Another part of the Deep web is Dark web. It is a subset of the Deep Web that is not only not indexed, but that also requires something special to be able to access it. The Dark Web is a term that refers specifically to a collection of websites that are publicly visible, but hide the IP addresses of the servers that run them.The Dark Web often sits on top of additional sub-networks, such as Tor, I2P, and Freenet, and is often associated with criminal activity of various degrees, including buying and selling drugs, pornography, gambling, etc.

Almost all sites on the so-called Dark Web hide their identity using the Tor encryption tool. You may know Tor for its end-user-hiding properties. You can use Tor to hide your identity, and spoof your location. When a website is run through Tor it has much the same effect.

Indeed, it multiplies the effect. To visit a site on the Dark Web that is using Tor encryption, the web user needs to be using Tor. Just as the end user's IP is bounced through several layers of encryption to appear to be at another IP address on the Tor network, so is that of the website. So there are several layers of magnitude more secrecy than the already secret act of using Tor to visit a website on the open internet.

Not all Dark Web sites use Tor. Some use similar services such as I2P - indeed the all new Silk Road Reloaded uses this service. But the principle remains the same. The visitor has to use the same encryption tool as the site and - crucially - know where to find the site, in order to type in the URL and visit.

Common Dark Web resource types are media distribution, with emphasis on specialized and particular interests, and exchanges where you can purchase illegal goods or services. These types of sites frequently require that one contribute before using, which both keeps the resource alive with new content and also helps assure (for illegal content sites) that everyone there shares a bond of mutual guilt that helps reduce the chances that anyone will report the site to the authorities.

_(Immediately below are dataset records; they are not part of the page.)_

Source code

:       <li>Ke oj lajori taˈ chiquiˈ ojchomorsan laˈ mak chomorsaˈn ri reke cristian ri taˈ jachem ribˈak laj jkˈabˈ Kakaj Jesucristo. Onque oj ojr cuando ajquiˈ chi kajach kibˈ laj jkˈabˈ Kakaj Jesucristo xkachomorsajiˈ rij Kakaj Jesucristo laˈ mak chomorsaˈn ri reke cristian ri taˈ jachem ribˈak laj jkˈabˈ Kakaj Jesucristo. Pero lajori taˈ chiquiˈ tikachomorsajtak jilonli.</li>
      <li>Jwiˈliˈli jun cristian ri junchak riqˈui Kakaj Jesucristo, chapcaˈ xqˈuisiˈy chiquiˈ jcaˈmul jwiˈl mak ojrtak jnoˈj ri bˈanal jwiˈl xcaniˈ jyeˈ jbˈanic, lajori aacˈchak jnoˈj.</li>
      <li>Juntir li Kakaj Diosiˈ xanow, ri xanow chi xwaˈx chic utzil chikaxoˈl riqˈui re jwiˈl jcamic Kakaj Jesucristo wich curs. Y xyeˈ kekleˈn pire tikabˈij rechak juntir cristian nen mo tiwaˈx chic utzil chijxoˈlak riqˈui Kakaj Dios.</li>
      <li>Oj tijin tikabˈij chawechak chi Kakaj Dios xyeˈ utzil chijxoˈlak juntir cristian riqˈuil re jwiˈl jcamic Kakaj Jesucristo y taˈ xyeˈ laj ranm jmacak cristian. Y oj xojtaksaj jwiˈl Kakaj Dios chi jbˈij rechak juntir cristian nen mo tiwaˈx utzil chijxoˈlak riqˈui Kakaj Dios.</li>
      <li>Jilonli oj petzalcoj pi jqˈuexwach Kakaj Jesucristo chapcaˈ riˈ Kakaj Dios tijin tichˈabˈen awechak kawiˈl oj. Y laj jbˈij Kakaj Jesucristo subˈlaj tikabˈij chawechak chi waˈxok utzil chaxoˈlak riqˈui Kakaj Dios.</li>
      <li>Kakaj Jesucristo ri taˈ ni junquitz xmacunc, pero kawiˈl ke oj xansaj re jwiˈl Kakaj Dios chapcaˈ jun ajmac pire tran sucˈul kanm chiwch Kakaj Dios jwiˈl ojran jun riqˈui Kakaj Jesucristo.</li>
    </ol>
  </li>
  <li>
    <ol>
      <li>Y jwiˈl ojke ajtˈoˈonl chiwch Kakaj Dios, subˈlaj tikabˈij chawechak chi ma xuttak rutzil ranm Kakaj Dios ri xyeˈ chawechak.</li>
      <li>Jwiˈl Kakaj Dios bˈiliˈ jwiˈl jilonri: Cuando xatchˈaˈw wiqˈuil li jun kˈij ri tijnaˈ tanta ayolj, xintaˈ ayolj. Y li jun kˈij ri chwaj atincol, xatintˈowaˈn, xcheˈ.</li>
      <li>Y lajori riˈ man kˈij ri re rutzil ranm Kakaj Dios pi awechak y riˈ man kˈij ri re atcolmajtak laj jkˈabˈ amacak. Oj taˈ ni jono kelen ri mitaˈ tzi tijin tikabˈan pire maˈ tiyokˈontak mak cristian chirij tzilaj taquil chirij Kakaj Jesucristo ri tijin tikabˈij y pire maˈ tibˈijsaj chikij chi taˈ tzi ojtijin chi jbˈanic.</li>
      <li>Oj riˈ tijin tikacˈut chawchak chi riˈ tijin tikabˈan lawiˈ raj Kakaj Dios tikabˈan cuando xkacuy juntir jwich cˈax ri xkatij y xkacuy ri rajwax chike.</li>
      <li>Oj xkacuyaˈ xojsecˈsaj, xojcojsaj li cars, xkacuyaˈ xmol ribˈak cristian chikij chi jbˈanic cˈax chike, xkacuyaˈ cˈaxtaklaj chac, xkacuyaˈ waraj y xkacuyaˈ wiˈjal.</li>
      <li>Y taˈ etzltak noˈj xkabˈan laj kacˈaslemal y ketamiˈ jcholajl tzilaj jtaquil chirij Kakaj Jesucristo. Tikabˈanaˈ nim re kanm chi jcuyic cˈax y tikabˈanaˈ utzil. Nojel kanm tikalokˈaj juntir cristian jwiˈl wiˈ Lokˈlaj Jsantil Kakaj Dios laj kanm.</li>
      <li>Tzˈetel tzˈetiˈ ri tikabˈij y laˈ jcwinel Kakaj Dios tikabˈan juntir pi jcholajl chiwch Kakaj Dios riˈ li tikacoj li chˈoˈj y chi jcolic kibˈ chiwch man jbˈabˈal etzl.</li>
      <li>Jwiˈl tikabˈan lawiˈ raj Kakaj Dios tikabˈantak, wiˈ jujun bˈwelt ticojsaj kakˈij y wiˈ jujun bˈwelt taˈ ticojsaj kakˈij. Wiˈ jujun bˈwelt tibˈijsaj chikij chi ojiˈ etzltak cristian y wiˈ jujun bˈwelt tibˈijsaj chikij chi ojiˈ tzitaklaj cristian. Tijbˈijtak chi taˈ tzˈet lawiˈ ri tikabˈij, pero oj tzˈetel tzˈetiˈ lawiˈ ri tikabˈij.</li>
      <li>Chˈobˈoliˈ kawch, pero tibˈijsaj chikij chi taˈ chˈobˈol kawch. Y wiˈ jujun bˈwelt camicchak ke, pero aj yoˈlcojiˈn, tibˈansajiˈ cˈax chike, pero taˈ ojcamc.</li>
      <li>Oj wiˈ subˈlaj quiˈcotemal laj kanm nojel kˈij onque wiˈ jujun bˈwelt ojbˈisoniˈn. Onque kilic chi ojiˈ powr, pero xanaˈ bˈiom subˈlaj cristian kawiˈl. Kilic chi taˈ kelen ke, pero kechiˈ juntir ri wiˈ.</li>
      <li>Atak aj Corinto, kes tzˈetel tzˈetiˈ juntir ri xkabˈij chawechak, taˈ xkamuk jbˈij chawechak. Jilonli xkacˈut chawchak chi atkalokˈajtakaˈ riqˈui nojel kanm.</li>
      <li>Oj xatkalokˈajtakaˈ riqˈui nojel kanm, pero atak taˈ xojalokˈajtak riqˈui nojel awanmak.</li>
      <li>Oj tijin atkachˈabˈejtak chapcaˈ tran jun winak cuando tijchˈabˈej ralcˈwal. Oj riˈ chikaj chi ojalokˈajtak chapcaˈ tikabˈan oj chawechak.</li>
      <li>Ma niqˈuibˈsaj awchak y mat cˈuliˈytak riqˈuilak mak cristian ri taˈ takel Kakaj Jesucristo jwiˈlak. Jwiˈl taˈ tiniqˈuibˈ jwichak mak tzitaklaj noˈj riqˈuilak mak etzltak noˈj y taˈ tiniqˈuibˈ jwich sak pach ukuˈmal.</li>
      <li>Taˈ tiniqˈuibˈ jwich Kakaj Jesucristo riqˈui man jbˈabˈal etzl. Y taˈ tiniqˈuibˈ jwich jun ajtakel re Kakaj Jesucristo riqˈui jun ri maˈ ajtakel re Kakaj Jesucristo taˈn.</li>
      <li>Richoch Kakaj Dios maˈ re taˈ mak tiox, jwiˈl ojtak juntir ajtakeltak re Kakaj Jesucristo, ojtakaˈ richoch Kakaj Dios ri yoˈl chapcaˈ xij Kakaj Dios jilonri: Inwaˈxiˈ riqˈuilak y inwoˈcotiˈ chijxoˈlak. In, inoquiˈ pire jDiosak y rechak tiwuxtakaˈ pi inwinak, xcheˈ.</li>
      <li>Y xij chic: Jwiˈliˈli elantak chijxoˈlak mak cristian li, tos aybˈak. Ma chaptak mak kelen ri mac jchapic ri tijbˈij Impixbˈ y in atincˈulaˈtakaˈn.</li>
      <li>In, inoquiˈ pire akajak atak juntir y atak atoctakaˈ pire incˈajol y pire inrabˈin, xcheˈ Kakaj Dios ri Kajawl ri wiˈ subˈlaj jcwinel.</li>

The Tor Browser is the main application for accessing the dark web. Tor stands for The Onion Router - the onion metaphor indicates the layers of security that work to conceal a user's location, and the browser enables you to access hidden web sites with the .onion domain suffix. It can also be used to browse the surface web anonymously. Moore & Rid's research suggests that the dark web accounts for only 3 to 6 percent of Tor traffic, with the vast majority of users choosing to use Tor for privacy reasons.


The deep web is a fascinating and often misunderstood part of the internet. While it can be a source of valuable information and resources, it's important to be aware of the risks and dangers involved before venturing into its depths. As technology continues to evolve, the deep web is likely to become increasingly important, and understanding it will be essential for navigating the future of the internet.